3

12K 1.1K 23
                                    

Bury the hatchet
•﹏•







Setelah dipikir-pikir pada akhirnya Yoongi memutuskan beranjak dari apartemen sesudah meringkas tugas kuliahnya yang sudah siap dikumpulkan esok hari. Tujuan utamanya kawasan apartemen sederhana di dekat sekolah Bighit. Sekitar dua kilo dari sana.

Ketika mobilnya melaju melewati halte sebelum memasuki area gedung apartemen, matanya menangkap siluet tubuh mungil yang tidak asing sedang berjalan pelan dengan kepala tertunduk. Berjalan seorang diri dengan langkah lemas.

Yoongi menepikan mobilnya dengan segera, keluar, dan berjalan cepat untuk mengejar. Sengaja dia berjalan tepat disisi si pemilik tubuh mungil tadi, Namun, tidak seperti yang dia duga, tidak ada respon sama sekali. Kepalanya tetap menunduk dengan tatapan mata kosong.

"Eh, maafkan aku."

Yoongi menggeram dengan rasa bersalah sedikit bergelayut dihatinya saat si mungil sama sekali tidak mengangkat kepala dan hanya mengangguk singkat sebagai permintaan maaf karena sudah menabraknya. Lalu, kembali berjalan linglung seperti orang bodoh.

"Hei, apa begitu caramu meminta maaf?" Yoongi mencekal lengannya sampai si pemilik sedikit tersentak dan berbalik menatapnya.

"Yo-Yoongi Hyung.." Jimin, si mungil itu, melebarkan matanya. Berkedip cepat dan tanpa sadar menarik lengannya yang dicengkeram Yoongi, Namun pria yang masih menjabat sebagai kekasihnya tersebut justru kembali menariknya sampai tubuh bagian depan mereka saling berhimpit. "H-Hyung-"

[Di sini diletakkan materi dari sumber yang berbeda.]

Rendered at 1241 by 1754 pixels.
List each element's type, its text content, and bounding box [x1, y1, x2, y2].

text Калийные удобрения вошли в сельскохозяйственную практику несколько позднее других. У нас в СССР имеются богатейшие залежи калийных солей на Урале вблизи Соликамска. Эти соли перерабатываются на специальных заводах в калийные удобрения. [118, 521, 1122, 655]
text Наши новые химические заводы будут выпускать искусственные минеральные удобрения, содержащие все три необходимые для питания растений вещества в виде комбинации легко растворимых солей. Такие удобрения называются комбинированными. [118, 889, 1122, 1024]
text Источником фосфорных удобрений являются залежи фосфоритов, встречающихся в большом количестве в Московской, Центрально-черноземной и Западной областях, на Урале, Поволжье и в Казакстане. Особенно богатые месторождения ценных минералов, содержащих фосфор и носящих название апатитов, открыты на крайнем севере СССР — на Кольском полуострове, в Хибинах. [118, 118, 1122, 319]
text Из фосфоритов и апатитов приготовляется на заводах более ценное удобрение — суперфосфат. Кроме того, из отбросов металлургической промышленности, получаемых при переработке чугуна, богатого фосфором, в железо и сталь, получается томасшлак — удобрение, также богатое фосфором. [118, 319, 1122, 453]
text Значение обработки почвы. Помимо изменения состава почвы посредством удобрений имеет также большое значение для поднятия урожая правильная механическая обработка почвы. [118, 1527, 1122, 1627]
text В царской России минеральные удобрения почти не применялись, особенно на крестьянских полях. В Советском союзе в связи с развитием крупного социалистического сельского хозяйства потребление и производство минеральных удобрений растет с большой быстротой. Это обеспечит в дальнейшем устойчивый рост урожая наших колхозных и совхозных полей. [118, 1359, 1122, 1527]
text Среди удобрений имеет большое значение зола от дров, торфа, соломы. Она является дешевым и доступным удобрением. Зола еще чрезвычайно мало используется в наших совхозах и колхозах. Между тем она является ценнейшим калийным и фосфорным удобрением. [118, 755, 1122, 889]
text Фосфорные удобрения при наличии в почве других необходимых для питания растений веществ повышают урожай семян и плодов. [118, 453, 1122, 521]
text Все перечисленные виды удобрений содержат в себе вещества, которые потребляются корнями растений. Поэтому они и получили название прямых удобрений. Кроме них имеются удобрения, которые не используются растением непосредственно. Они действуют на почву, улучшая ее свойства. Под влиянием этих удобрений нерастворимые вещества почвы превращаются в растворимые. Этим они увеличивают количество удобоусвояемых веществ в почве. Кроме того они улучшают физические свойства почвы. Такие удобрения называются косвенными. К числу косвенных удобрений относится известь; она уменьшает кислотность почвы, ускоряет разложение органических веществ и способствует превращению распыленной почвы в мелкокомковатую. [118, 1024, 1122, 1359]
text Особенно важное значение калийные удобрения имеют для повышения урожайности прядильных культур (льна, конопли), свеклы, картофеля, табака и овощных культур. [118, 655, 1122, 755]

"Ya, ini aku." Yoongi menjawab dengan tampang datar serta mata menyorot lurus tepat pada netra Jimin. Dia tahu Jimin gugup, tegang, dan takut. Tapi dia memilih mengabaikan semua itu.

"Ma-maaf aku tidak sengaja menabrakmu." Jimin dan segala kepolosannya. Dia meremat bahu Yoongi agar tetap berada pada jarak yang seharusnya.

Yoongi yang gemas hanya mampu berdecak pelan, melepaskan pelukan dipinggul sempit kesayangannya. Tanpa aba-aba menarik Jimin dari sana dan menjebloskannya ke bangku penumpang kemudian melaju untuk dibawa pulang.

Jimin menurut saja, dia tetap bungkam. Mengekori Yoongi yang lagi-lagi menyeretnya turun dari mobil dengan cara menautkan jari-jari mereka sampai di depan pintu apartemen. Bahkan Jimin tidak heran ketika Yoongi sendiri yang membuka pintu dengan password yang benar.

Pria pucat itu membawa Jimin ke kamar, melepaskan ranselnya dan menyuruh pria manis kesayangannya untuk membersihkan diri sedang dia sendiri akan menunggu diluar.

Dua puluh menit yang dibutuhkan Jimin untuk mandi air hangat dan berganti baju. Dia masih sedikit linglung dengan apa yang terjadi pada tiga puluh menit terakhir. Tiba-tiba Yoongi muncul dan kembali berada di apartemennya tepat pada pukul sembilan lewat tiga puluh menit.

Disana Yoongi duduk, disofa cokelat sederhana yang sering mereka gunakan untuk menghabiskan waktu bersama. Duduk dengan kepala terkulai pada sandaran, matanya terpejam, serta hela napas yang teratur. Di meja sudah tersedia dua minuman hangat. Satu kopi hitam pekat, satu lagi cokelat.

Menghidu aroma sabun yang cukup menjadi favorit, Yoongi membuka mata perlahan. Menatap Jimin yang berdiri dengan tangan saling terkait serta kepala yang lagi-lagi tertunduk tidak berani menatapnya. Kemudian, satu tangannya menepuk tempat kosong lain disofa yang dia duduki. Membuat Jimin menoleh dan menurut ketika Yoongi menganggukkan kepala.

"Minum dulu," Yoongi menyodorkan segelas cokelat hangat agar Jimin lebih rileks.

"Terimakasih." jujur saja, Jimin tidak menyangka Yoongi akan muncul dan bersikap begini lembut setelah kejadian kemarin malam.